ФРАГМЕНТ ДОКУМЕНТА >>
Левое сакральное – отвратительное, преступное, табуированное – всякий раз преобразуется в правое – священное, почитаемое, связанное с инстанцией закона. Власть – сакрализованное господство, – стремясь к удержанию и укреплению своих позиций, переживает точно такую же трансформацию. Эта трансформация сопровождается принудительным исключением всего нечистого, левого и низкого. Однако изначально во всей полноте своего произвола власть так же непристойна, как трупы, экскременты, менструальная кровь и другие объекты, расположенные на негативном полюсе сакрального мира. Общество преклоняется перед тем, кто систематически осуществляет над ним насилие: власть в самом деле отвратительна. Каким бы величием она ни обладала в настоящем, ее прошлое нечисто.

Столь важный для Шмитта вопрос легитимности в теории власти Батая совершенно неактуален. Власть начинается с нарушения табу, с преступления, вину за которое она должна брать на себя – и расплачиваться собственной смертью. Такую власть Батай называет трагической: ее древнейшей моделью может служить ежегодное жертвоприношение царя. Трагедия власти в том, что она осознает неизбежность своего конца и должна подчиняться этой неизбежности, добровольно принося себя в жертву.

ПОСТАНОВКА ЗАДАЧИ >>
Что, согласно фрагменту о теории власти Батая, может служить древнейшей моделью трагической власти?

ИСХОДНЫЕ ДАННЫЕ >>

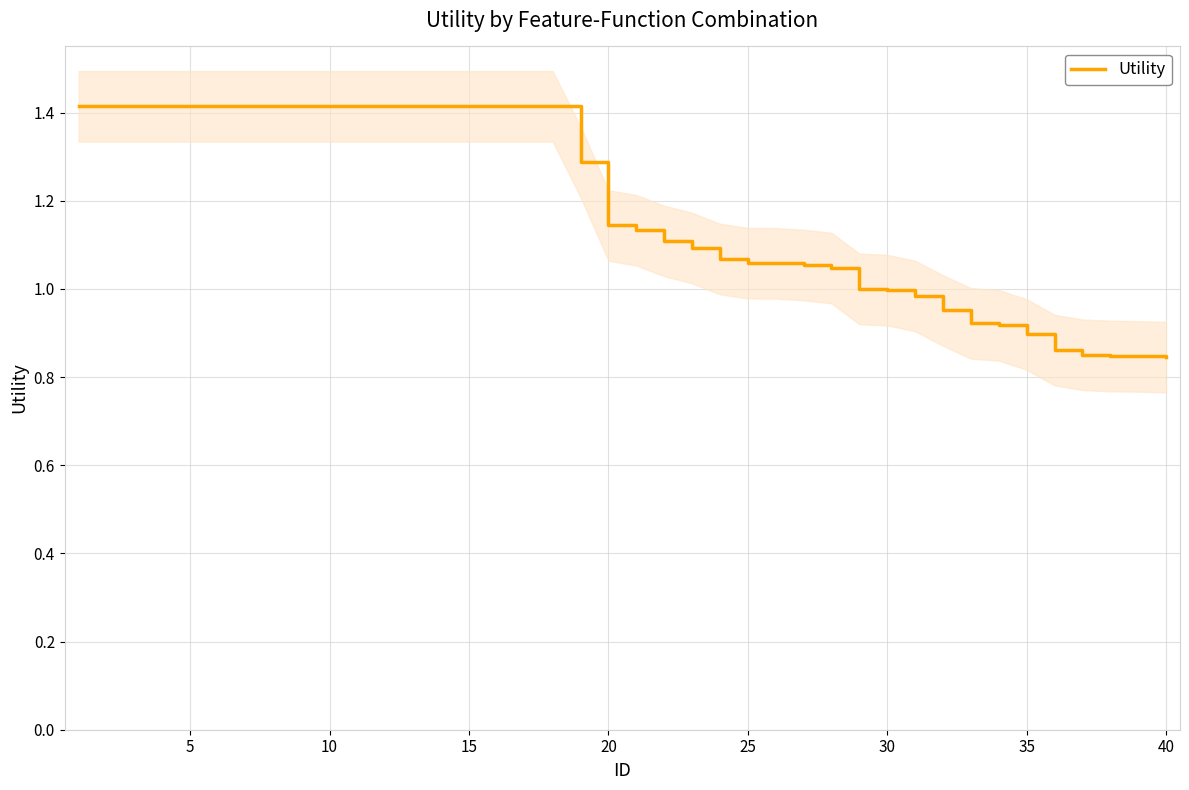

What is the difference between the maximum and second lowest values?

0.6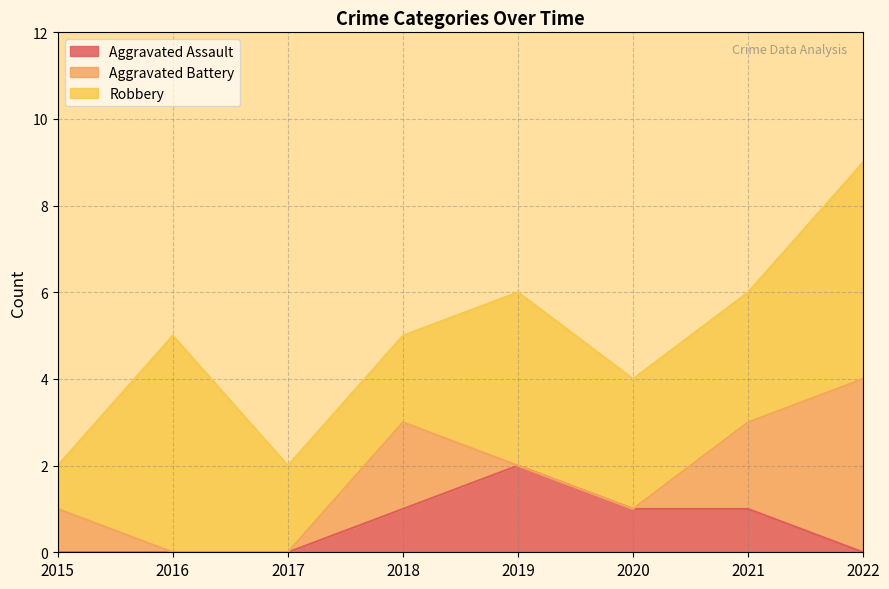

True or false: Robbery and Aggravated Battery cross at least once.

False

МЕСТО ДЛЯ ОТВЕТА >>
Ежегодное жертвоприношение царя.